**Exercise prompt**
Type out each entry exactly as it appears, but keep every image out.
>>
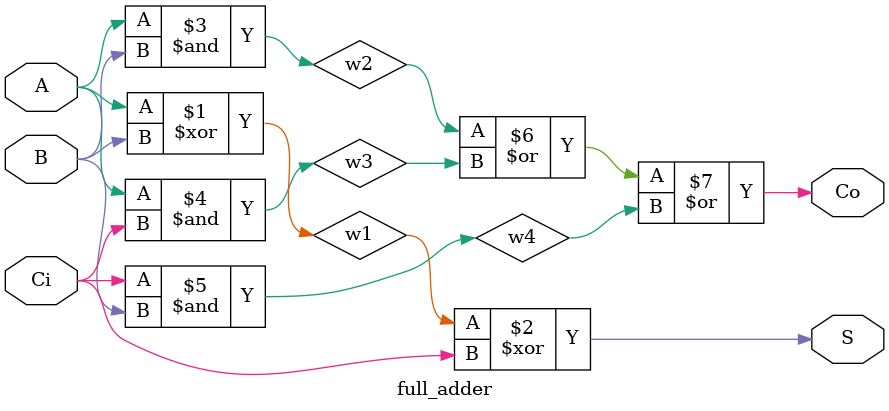
<source format=v>
module full_adder (A,B,Ci,S,Co);
input A,B,Ci;
output S,Co;
wire w1,w2,w3,w4;
assign w1 = A ^ B;
assign S = w1 ^ Ci;
assign w2 = A & B;
assign w3 = A & Ci;
assign w4 = Ci & B;
assign Co = w2 | w3 | w4;
endmodule
</source>
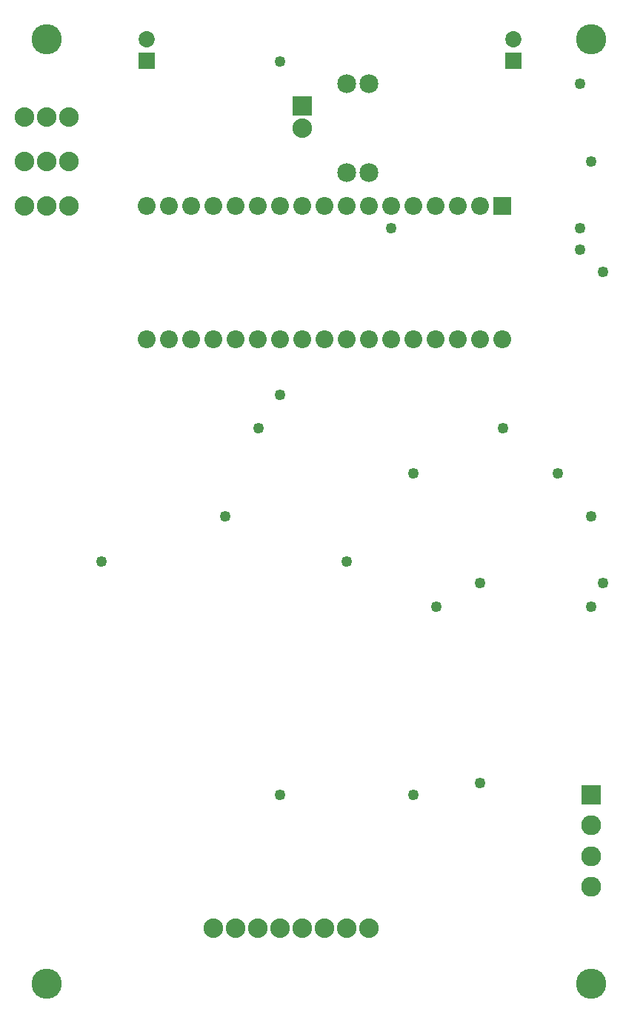
<source format=gbs>
G04 MADE WITH FRITZING*
G04 WWW.FRITZING.ORG*
G04 DOUBLE SIDED*
G04 HOLES PLATED*
G04 CONTOUR ON CENTER OF CONTOUR VECTOR*
%ASAXBY*%
%FSLAX23Y23*%
%MOIN*%
%OFA0B0*%
%SFA1.0B1.0*%
%ADD10C,0.088000*%
%ADD11C,0.080555*%
%ADD12C,0.080583*%
%ADD13C,0.090000*%
%ADD14C,0.072992*%
%ADD15C,0.085000*%
%ADD16C,0.049370*%
%ADD17C,0.135984*%
%ADD18R,0.080542X0.080570*%
%ADD19R,0.090000X0.090000*%
%ADD20R,0.072992X0.072992*%
%ADD21R,0.088000X0.088000*%
%LNMASK0*%
G90*
G70*
G54D10*
X277Y4056D03*
X177Y4056D03*
X77Y4056D03*
X277Y3856D03*
X177Y3856D03*
X77Y3856D03*
X277Y3656D03*
X177Y3656D03*
X77Y3656D03*
X927Y406D03*
X1027Y406D03*
X1127Y406D03*
X1227Y406D03*
X1327Y406D03*
X1427Y406D03*
X1527Y406D03*
X1627Y406D03*
G54D11*
X2227Y3656D03*
X2127Y3656D03*
X2027Y3656D03*
X1927Y3656D03*
X1827Y3656D03*
X1727Y3656D03*
X1627Y3656D03*
X1527Y3656D03*
X1427Y3656D03*
G54D12*
X1327Y3656D03*
X1227Y3656D03*
X1127Y3656D03*
G54D11*
X1027Y3656D03*
X927Y3656D03*
G54D12*
X827Y3656D03*
X727Y3656D03*
X627Y3656D03*
G54D11*
X2227Y3056D03*
X2127Y3056D03*
X2027Y3056D03*
X1927Y3056D03*
X1827Y3056D03*
X1727Y3056D03*
X1427Y3056D03*
G54D12*
X1327Y3056D03*
G54D11*
X1527Y3056D03*
X1627Y3056D03*
G54D12*
X1227Y3056D03*
X1127Y3056D03*
G54D11*
X1027Y3056D03*
X927Y3056D03*
G54D12*
X827Y3056D03*
X727Y3056D03*
X627Y3056D03*
G54D13*
X2627Y1006D03*
X2627Y868D03*
X2627Y730D03*
X2627Y592D03*
G54D14*
X627Y4307D03*
X627Y4406D03*
X2277Y4307D03*
X2277Y4406D03*
G54D10*
X1327Y4106D03*
X1327Y4006D03*
G54D15*
X1627Y3806D03*
X1627Y4206D03*
X1527Y3806D03*
X1527Y4206D03*
G54D16*
X2627Y1853D03*
X1929Y1853D03*
X2125Y1058D03*
X2125Y1957D03*
X2679Y1957D03*
X2627Y2257D03*
X2477Y2453D03*
X2229Y2655D03*
X1226Y2805D03*
X1226Y4304D03*
X2575Y3457D03*
X2679Y3359D03*
X2575Y3554D03*
X1727Y3554D03*
X2575Y4206D03*
X2627Y3854D03*
G54D17*
X2627Y4406D03*
X177Y4406D03*
X2627Y156D03*
X177Y156D03*
G54D16*
X978Y2257D03*
X1525Y2055D03*
X424Y2055D03*
X1128Y2655D03*
X1825Y2453D03*
X1825Y1006D03*
X1226Y1006D03*
G54D18*
X2227Y3656D03*
G54D19*
X2627Y1006D03*
G54D20*
X627Y4307D03*
X2277Y4307D03*
G54D21*
X1327Y4106D03*
G04 End of Mask0*
M02*
</source>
<<
**Solved exercise**
<source format=v>
module full_adder (A,B,Ci,S,Co);
input A,B,Ci;
output S,Co;
wire w1,w2,w3,w4;
assign w1 = A ^ B;
assign S = w1 ^ Ci;
assign w2 = A & B;
assign w3 = A & Ci;
assign w4 = Ci & B;
assign Co = w2 | w3 | w4;
endmodule
</source>
<source format=gbs>
G04 MADE WITH FRITZING*
G04 WWW.FRITZING.ORG*
G04 DOUBLE SIDED*
G04 HOLES PLATED*
G04 CONTOUR ON CENTER OF CONTOUR VECTOR*
%ASAXBY*%
%FSLAX23Y23*%
%MOIN*%
%OFA0B0*%
%SFA1.0B1.0*%
%ADD10C,0.088000*%
%ADD11C,0.080555*%
%ADD12C,0.080583*%
%ADD13C,0.090000*%
%ADD14C,0.072992*%
%ADD15C,0.085000*%
%ADD16C,0.049370*%
%ADD17C,0.135984*%
%ADD18R,0.080542X0.080570*%
%ADD19R,0.090000X0.090000*%
%ADD20R,0.072992X0.072992*%
%ADD21R,0.088000X0.088000*%
%LNMASK0*%
G90*
G70*
G54D10*
X277Y4056D03*
X177Y4056D03*
X77Y4056D03*
X277Y3856D03*
X177Y3856D03*
X77Y3856D03*
X277Y3656D03*
X177Y3656D03*
X77Y3656D03*
X927Y406D03*
X1027Y406D03*
X1127Y406D03*
X1227Y406D03*
X1327Y406D03*
X1427Y406D03*
X1527Y406D03*
X1627Y406D03*
G54D11*
X2227Y3656D03*
X2127Y3656D03*
X2027Y3656D03*
X1927Y3656D03*
X1827Y3656D03*
X1727Y3656D03*
X1627Y3656D03*
X1527Y3656D03*
X1427Y3656D03*
G54D12*
X1327Y3656D03*
X1227Y3656D03*
X1127Y3656D03*
G54D11*
X1027Y3656D03*
X927Y3656D03*
G54D12*
X827Y3656D03*
X727Y3656D03*
X627Y3656D03*
G54D11*
X2227Y3056D03*
X2127Y3056D03*
X2027Y3056D03*
X1927Y3056D03*
X1827Y3056D03*
X1727Y3056D03*
X1427Y3056D03*
G54D12*
X1327Y3056D03*
G54D11*
X1527Y3056D03*
X1627Y3056D03*
G54D12*
X1227Y3056D03*
X1127Y3056D03*
G54D11*
X1027Y3056D03*
X927Y3056D03*
G54D12*
X827Y3056D03*
X727Y3056D03*
X627Y3056D03*
G54D13*
X2627Y1006D03*
X2627Y868D03*
X2627Y730D03*
X2627Y592D03*
G54D14*
X627Y4307D03*
X627Y4406D03*
X2277Y4307D03*
X2277Y4406D03*
G54D10*
X1327Y4106D03*
X1327Y4006D03*
G54D15*
X1627Y3806D03*
X1627Y4206D03*
X1527Y3806D03*
X1527Y4206D03*
G54D16*
X2627Y1853D03*
X1929Y1853D03*
X2125Y1058D03*
X2125Y1957D03*
X2679Y1957D03*
X2627Y2257D03*
X2477Y2453D03*
X2229Y2655D03*
X1226Y2805D03*
X1226Y4304D03*
X2575Y3457D03*
X2679Y3359D03*
X2575Y3554D03*
X1727Y3554D03*
X2575Y4206D03*
X2627Y3854D03*
G54D17*
X2627Y4406D03*
X177Y4406D03*
X2627Y156D03*
X177Y156D03*
G54D16*
X978Y2257D03*
X1525Y2055D03*
X424Y2055D03*
X1128Y2655D03*
X1825Y2453D03*
X1825Y1006D03*
X1226Y1006D03*
G54D18*
X2227Y3656D03*
G54D19*
X2627Y1006D03*
G54D20*
X627Y4307D03*
X2277Y4307D03*
G54D21*
X1327Y4106D03*
G04 End of Mask0*
M02*
</source>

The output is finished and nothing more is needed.